The alienation he claims to have felt every time he ventured to and from Kot Lakhpat, his neighbourhood, to the primmer localities on either side is powerfully conveyed by means of a bleak presentation. It is wry and sad, in a way reminiscent of Tennessee Williams’ desolate vision of urbanity, that the words Kot Lakhpat can be translated into something like Millionaire Colony or, in a more colloquial vein, Moneybags Junction. The place today is a far cry from the image of great riches its name conjures. Like Williams’ Elysian Fields in A Streetcar Named Desire, which look to Blanche more like ‘the ghoul-haunted woodland of Weir’, the area’s name becomes a bitter little twist in the face of its apparent dereliction.
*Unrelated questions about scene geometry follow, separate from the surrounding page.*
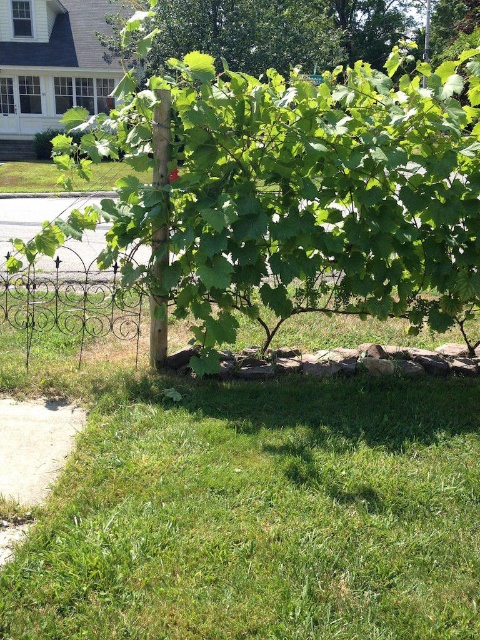
Question: Is green grass at lower left wider than green leafy tree at center?

Choices:
 (A) no
 (B) yes

Answer: (A)

Question: Is green grass at lower left wider than green leafy tree at center?

Choices:
 (A) yes
 (B) no

Answer: (B)

Question: Is green grass at lower left thinner than green leafy tree at center?

Choices:
 (A) yes
 (B) no

Answer: (A)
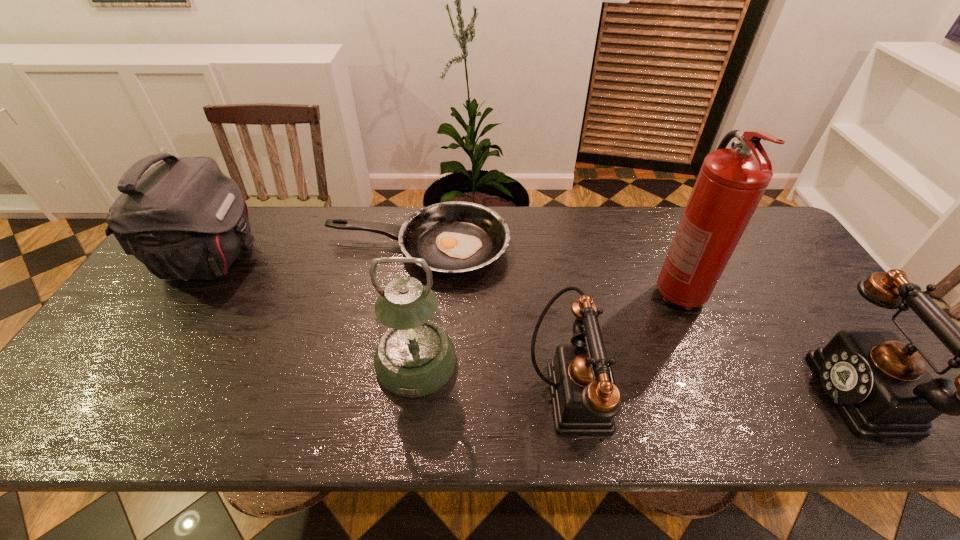
At what (x,y) coordinates should I click in order to perform the action: click on the shorter telephone. Please return your answer as a coordinate pair (x, y). The width and height of the screenshot is (960, 540). Looking at the image, I should click on (584, 396).

This screenshot has height=540, width=960. What are the coordinates of `the left telephone` in the screenshot? It's located at (584, 396).

Find the location of `the shortest object`. the shortest object is located at coordinates (456, 237).

Locate an element on the screen. This screenshot has height=540, width=960. the tallest object is located at coordinates (731, 182).

Locate an element on the screen. The height and width of the screenshot is (540, 960). the fifth object from left to right is located at coordinates (731, 182).

Locate an element on the screen. The height and width of the screenshot is (540, 960). shoulder bag is located at coordinates (184, 219).

Find the location of a particular element. The image size is (960, 540). lantern is located at coordinates (415, 357).

I want to click on vacant space located on the front of the left telephone at the rotary dial, so click(742, 394).

Locate an element on the screen. Image resolution: width=960 pixels, height=540 pixels. vacant space located on the left of the frying pan is located at coordinates (252, 247).

Where is `blank space located on the handle side the fifth object from left to right`? The height and width of the screenshot is (540, 960). blank space located on the handle side the fifth object from left to right is located at coordinates (701, 343).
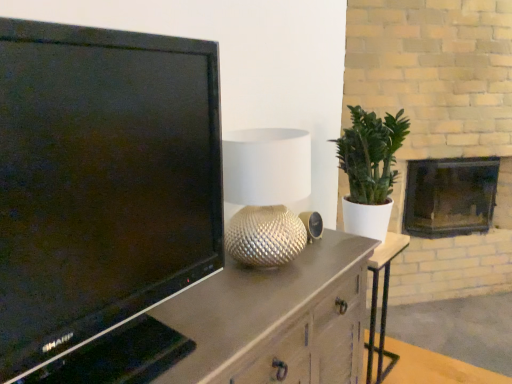
Question: Does point (420, 201) appear closer or farther from the camera than point (287, 233)?

Choices:
 (A) closer
 (B) farther

Answer: (B)

Question: From the image's perspective, is dark gray stone fireplace at right above or below silver textured lamp at center?

Choices:
 (A) above
 (B) below

Answer: (A)

Question: Estimate the real-world distances between objects in this image. Which object is closer to the matte brown cabinet at left?

Choices:
 (A) black glossy television at left
 (B) dark gray stone fireplace at right
 (C) silver textured lamp at center
 (D) green matte plant at right
 (E) metallic silver side table at center

Answer: (C)

Question: Which object is the farthest from the silver textured lamp at center?

Choices:
 (A) matte brown cabinet at left
 (B) black glossy television at left
 (C) metallic silver side table at center
 (D) dark gray stone fireplace at right
 (E) green matte plant at right

Answer: (D)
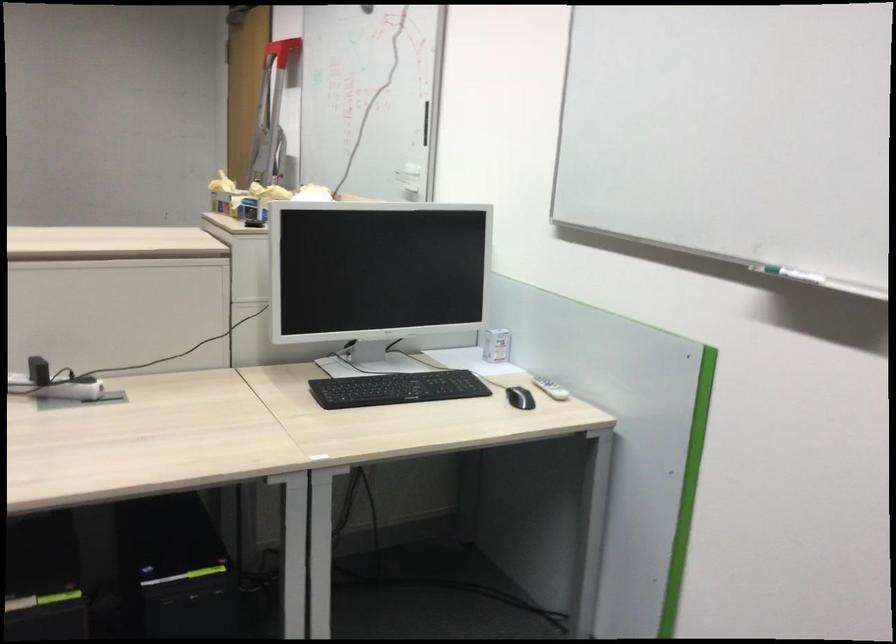
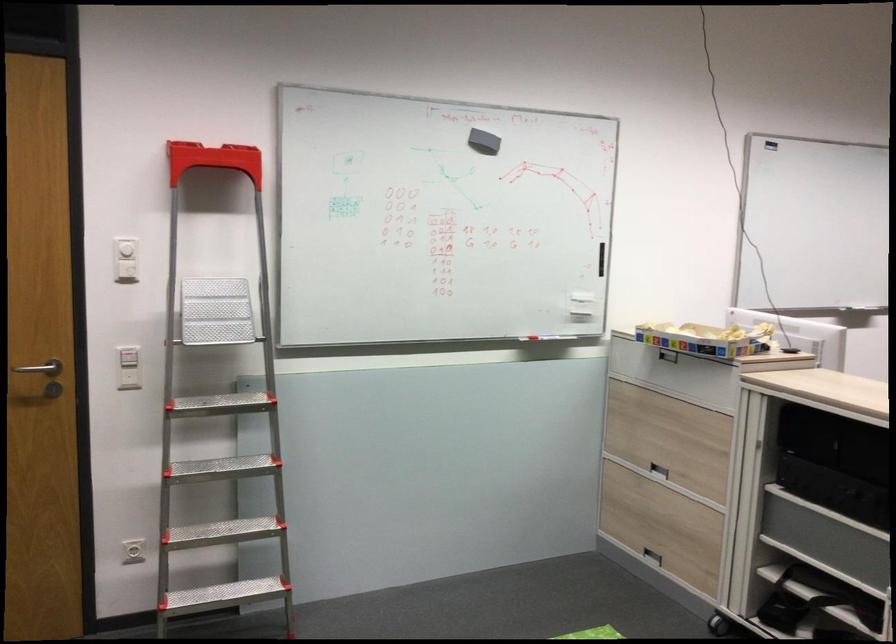
Question: I am providing you with two images of the same scene from different viewpoints. Which of the following objects are not visible in image2?

Choices:
 (A) small white box
 (B) white power outlet
 (C) red whiteboard marker
 (D) silver door handle

Answer: (A)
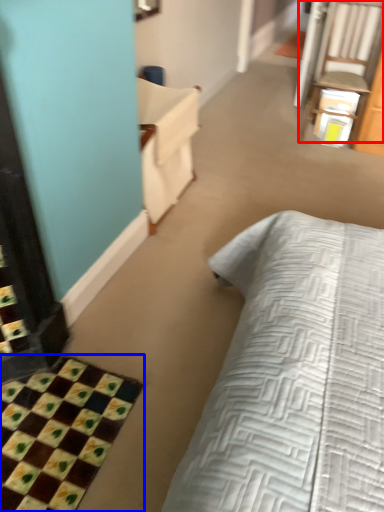
Question: Among these objects, which one is farthest to the camera, chair (highlighted by a red box) or bath mat (highlighted by a blue box)?

Choices:
 (A) chair
 (B) bath mat

Answer: (A)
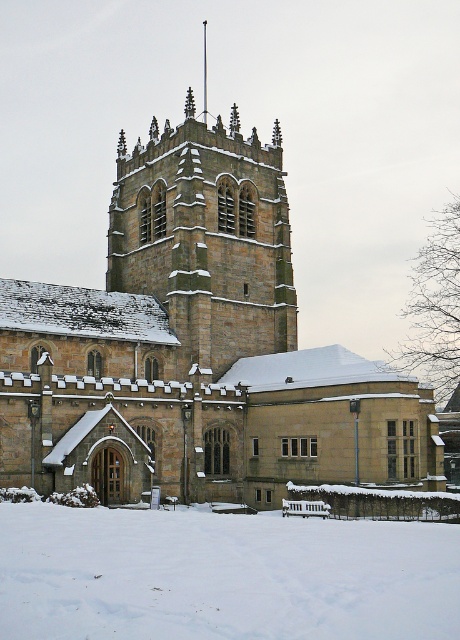
Question: Is white powdery snow at lower center smaller than brown stone tower at center?

Choices:
 (A) no
 (B) yes

Answer: (B)

Question: Among these points, which one is farthest from the camera?

Choices:
 (A) (391, 582)
 (B) (259, 344)

Answer: (B)

Question: Does white powdery snow at lower center have a greater width compared to brown stone tower at center?

Choices:
 (A) yes
 (B) no

Answer: (A)

Question: Is white powdery snow at lower center positioned in front of brown stone tower at center?

Choices:
 (A) no
 (B) yes

Answer: (B)

Question: Which point is closer to the camera?

Choices:
 (A) white powdery snow at lower center
 (B) brown stone tower at center

Answer: (A)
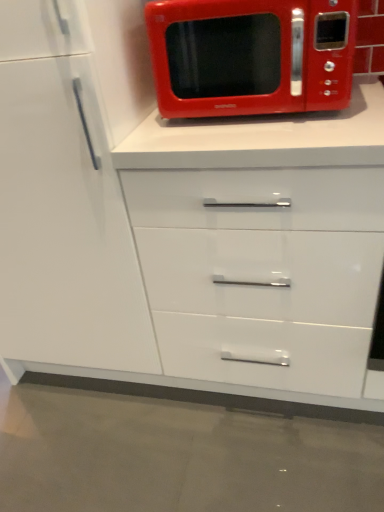
Question: Can white glossy cabinet at lower left be found inside shiny red microwave at upper center?

Choices:
 (A) no
 (B) yes

Answer: (A)

Question: From the image's perspective, is shiny red microwave at upper center beneath white glossy cabinet at lower left?

Choices:
 (A) yes
 (B) no

Answer: (B)

Question: From a real-world perspective, is shiny red microwave at upper center located beneath white glossy cabinet at lower left?

Choices:
 (A) yes
 (B) no

Answer: (B)

Question: Can you confirm if shiny red microwave at upper center is shorter than white glossy cabinet at lower left?

Choices:
 (A) yes
 (B) no

Answer: (A)

Question: Is shiny red microwave at upper center further to the viewer compared to white glossy cabinet at lower left?

Choices:
 (A) yes
 (B) no

Answer: (A)

Question: Considering the relative positions of shiny red microwave at upper center and white glossy cabinet at lower left in the image provided, is shiny red microwave at upper center in front of white glossy cabinet at lower left?

Choices:
 (A) no
 (B) yes

Answer: (A)

Question: Can you confirm if white glossy cabinet at lower left is bigger than shiny red microwave at upper center?

Choices:
 (A) no
 (B) yes

Answer: (B)

Question: Does white glossy cabinet at lower left have a lesser width compared to shiny red microwave at upper center?

Choices:
 (A) no
 (B) yes

Answer: (A)

Question: From the image's perspective, is white glossy cabinet at lower left under shiny red microwave at upper center?

Choices:
 (A) yes
 (B) no

Answer: (A)

Question: Does white glossy cabinet at lower left lie in front of shiny red microwave at upper center?

Choices:
 (A) yes
 (B) no

Answer: (A)

Question: Is white glossy cabinet at lower left looking in the opposite direction of shiny red microwave at upper center?

Choices:
 (A) yes
 (B) no

Answer: (B)

Question: Is white glossy cabinet at lower left facing towards shiny red microwave at upper center?

Choices:
 (A) no
 (B) yes

Answer: (A)

Question: Is white glossy cabinet at lower left inside the boundaries of shiny red microwave at upper center, or outside?

Choices:
 (A) outside
 (B) inside

Answer: (A)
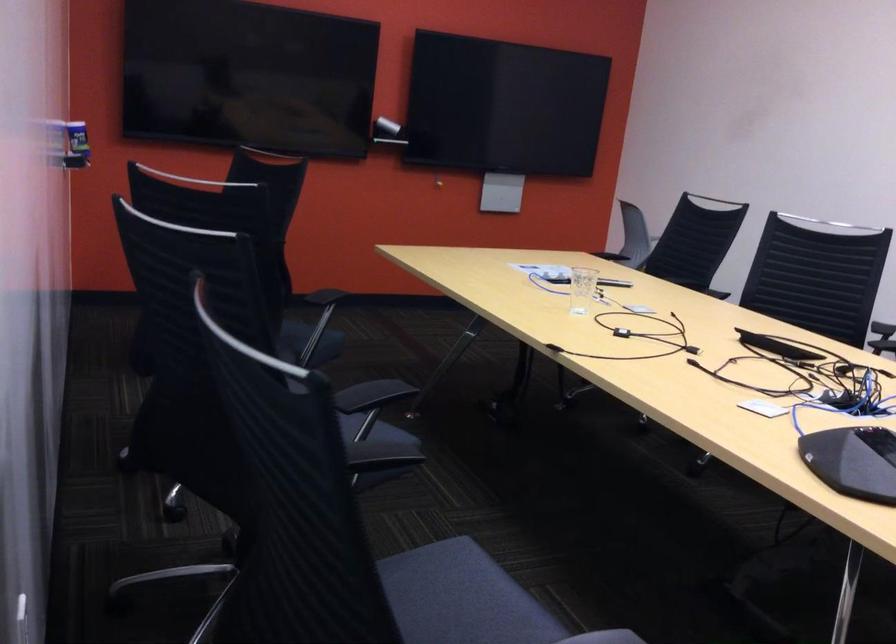
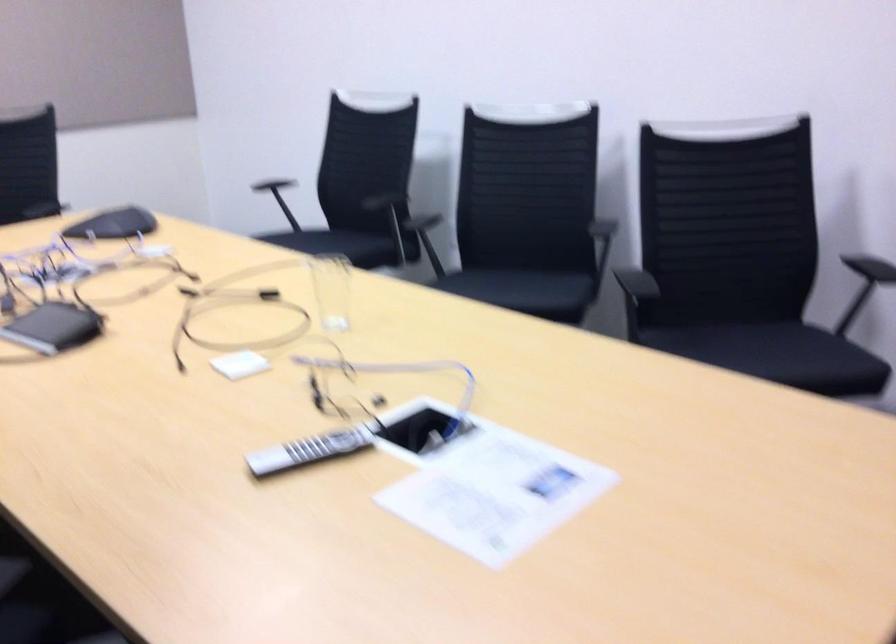
Question: I am providing you with two images of the same scene from different viewpoints. Which of the following objects are not visible in image2?

Choices:
 (A) leopard stuffed toy
 (B) black chair armrest
 (C) chair sitting surface
 (D) grey remote control

Answer: (B)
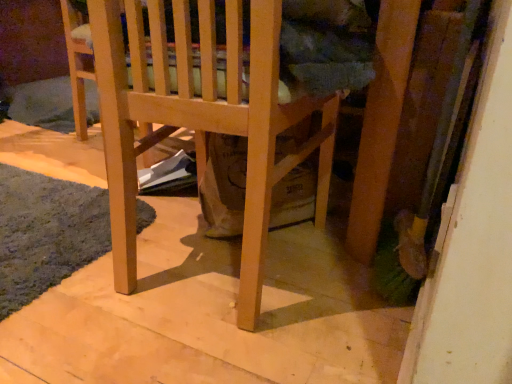
Question: Does soft gray carpet at lower left have a greater width compared to natural wood chair at center?

Choices:
 (A) yes
 (B) no

Answer: (B)

Question: Does soft gray carpet at lower left have a larger size compared to natural wood chair at center?

Choices:
 (A) yes
 (B) no

Answer: (B)

Question: Is soft gray carpet at lower left oriented away from natural wood chair at center?

Choices:
 (A) yes
 (B) no

Answer: (B)

Question: Are soft gray carpet at lower left and natural wood chair at center located far from each other?

Choices:
 (A) no
 (B) yes

Answer: (A)

Question: Does soft gray carpet at lower left contain natural wood chair at center?

Choices:
 (A) yes
 (B) no

Answer: (B)

Question: Is soft gray carpet at lower left smaller than natural wood chair at center?

Choices:
 (A) no
 (B) yes

Answer: (B)

Question: Does natural wood chair at center have a greater width compared to soft gray carpet at lower left?

Choices:
 (A) yes
 (B) no

Answer: (A)

Question: Is natural wood chair at center facing away from soft gray carpet at lower left?

Choices:
 (A) yes
 (B) no

Answer: (B)

Question: From the image's perspective, is natural wood chair at center on soft gray carpet at lower left?

Choices:
 (A) yes
 (B) no

Answer: (A)

Question: Considering the relative sizes of natural wood chair at center and soft gray carpet at lower left in the image provided, is natural wood chair at center shorter than soft gray carpet at lower left?

Choices:
 (A) no
 (B) yes

Answer: (A)

Question: From a real-world perspective, does natural wood chair at center stand above soft gray carpet at lower left?

Choices:
 (A) yes
 (B) no

Answer: (A)

Question: Is natural wood chair at center positioned far away from soft gray carpet at lower left?

Choices:
 (A) no
 (B) yes

Answer: (A)

Question: Is natural wood chair at center spatially inside soft gray carpet at lower left, or outside of it?

Choices:
 (A) inside
 (B) outside

Answer: (B)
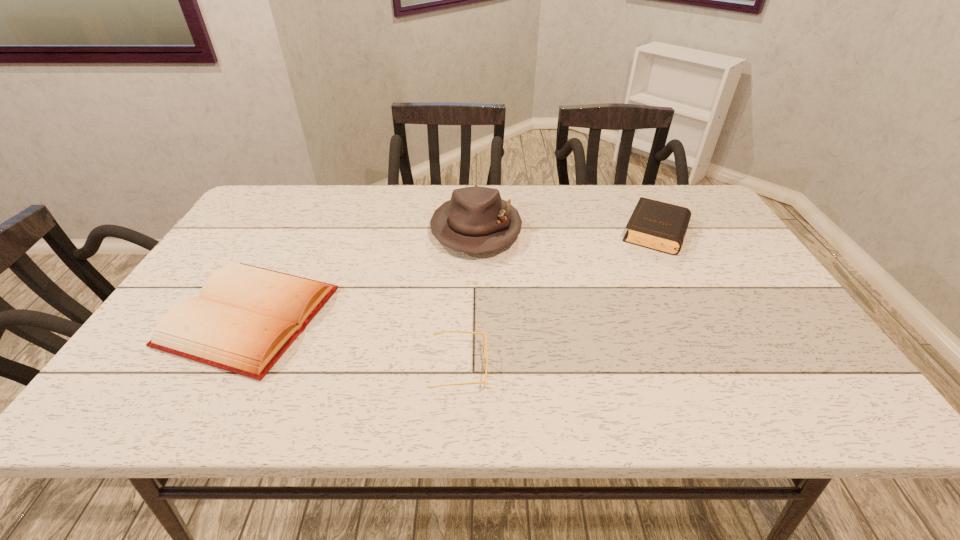
Image resolution: width=960 pixels, height=540 pixels. I want to click on hat at the far edge, so click(x=475, y=220).

Identify the location of Bible located in the far edge section of the desktop. This screenshot has width=960, height=540. (660, 226).

Image resolution: width=960 pixels, height=540 pixels. Identify the location of Bible that is at the near edge. (245, 318).

The height and width of the screenshot is (540, 960). Identify the location of spectacles that is positioned at the near edge. (484, 337).

Locate an element on the screen. This screenshot has height=540, width=960. object that is at the left edge is located at coordinates (245, 318).

Identify the location of object present at the right edge. (660, 226).

Where is `object present at the near left corner`? Image resolution: width=960 pixels, height=540 pixels. object present at the near left corner is located at coordinates (245, 318).

Identify the location of object present at the far right corner. This screenshot has width=960, height=540. (660, 226).

At what (x,y) coordinates should I click in order to perform the action: click on free space at the far edge of the desktop. Please return your answer as a coordinate pair (x, y). Looking at the image, I should click on (554, 187).

In the image, there is a desktop. Identify the location of blank space at the near edge. (401, 398).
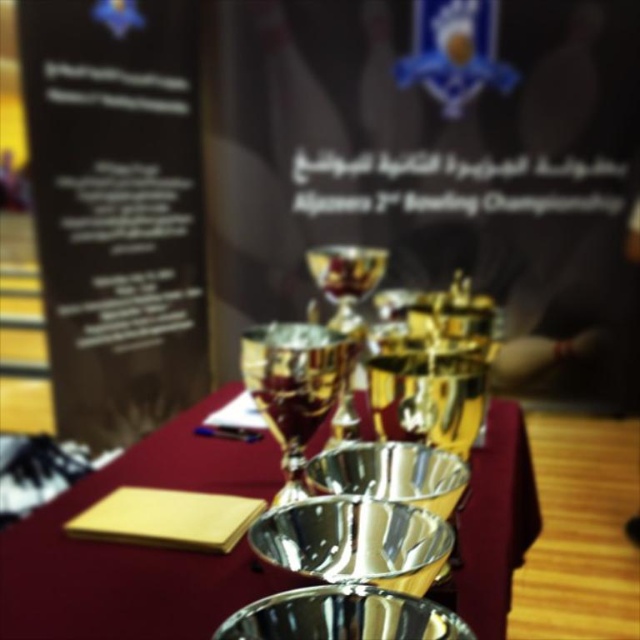
Question: Considering the relative positions of black paper at left and silver metallic bowls at center in the image provided, where is black paper at left located with respect to silver metallic bowls at center?

Choices:
 (A) left
 (B) right

Answer: (A)

Question: Is black paper at left to the right of silver metallic bowls at center from the viewer's perspective?

Choices:
 (A) no
 (B) yes

Answer: (A)

Question: Which point is farther to the camera?

Choices:
 (A) black paper at left
 (B) silver metallic bowls at center

Answer: (A)

Question: Considering the relative positions of black paper at left and silver metallic bowls at center in the image provided, where is black paper at left located with respect to silver metallic bowls at center?

Choices:
 (A) left
 (B) right

Answer: (A)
The urban segregation faced by residents of Kot Lakhpat is also alluded to by means of an installation symbolizing the open sewer that ropes the town off from the rest of the city, giving it a state almost of quarantine. John placed two bathtubs in the centre of the room, one filled to its crusty brim with black oil and the other facedown, with a sharply glistening red plastic Christmas tree jutting from one end of it. Side by side, the tubs with their arcane offerings looked at once inviting and menacing. The tar-filled tub, meant to be seen as a small sample of the aforementioned sewage canal, was like an obdurate glass, revealing nothing but what is cast upon it – in this case, a partial view of the tree and the window behind it. Usman Saeed – artist and writer, and curator in his own right – commented on how John’s installation, in triggering olfaction as part of the experience (for the strong smell of oil hit you as soon as you entered the gallery), reminded him of Richard Wilson’s 20:50, a permanently installed work at the Saatchi Gallery in Chelsea that allows viewers to walk through an entire floor filled with recycled engine oil. The oil’s opaque, unyielding surface mirrors its architectural surroundings with torturing exactness, awing and disorienting viewers. The reflecting tub, as part of John’s installation, does something similar by padding the experience with an additional layer.
[quote]Despite addressing religious persecution and social discrimination, John’s work is at its core intensely quiet and introspective[/quote]
What I consider the most significant aspect of John’s work, however, is that despite addressing religious persecution and social discrimination, and addressing them with something as sonorous as scripture, it is at its core intensely quiet and introspective. He may have had a particular geographic division in mind when he set about sooting the gallery walls but he succeeded in imparting, like a good poem, alienation and insecurity we have all felt at some points in our lives, and mixed feelings of love and resentment for places we belong to yet long to leave. The Christmas tree, to those who wish to read it as such, can be a reminder of the demonic attack on Joseph Colony last year, a reminder of the silent suffering of Christians in Pakistan. But standing like it did in the midst of that charcoal plantation, twinkling like a faery glen, it was so much more than a bounded reference. It was colour marooned in gloom. It played lambently upon the image of the sludging sewer. It was art in the face of every situation detrimental to creativity. I do think it symbolized miracles.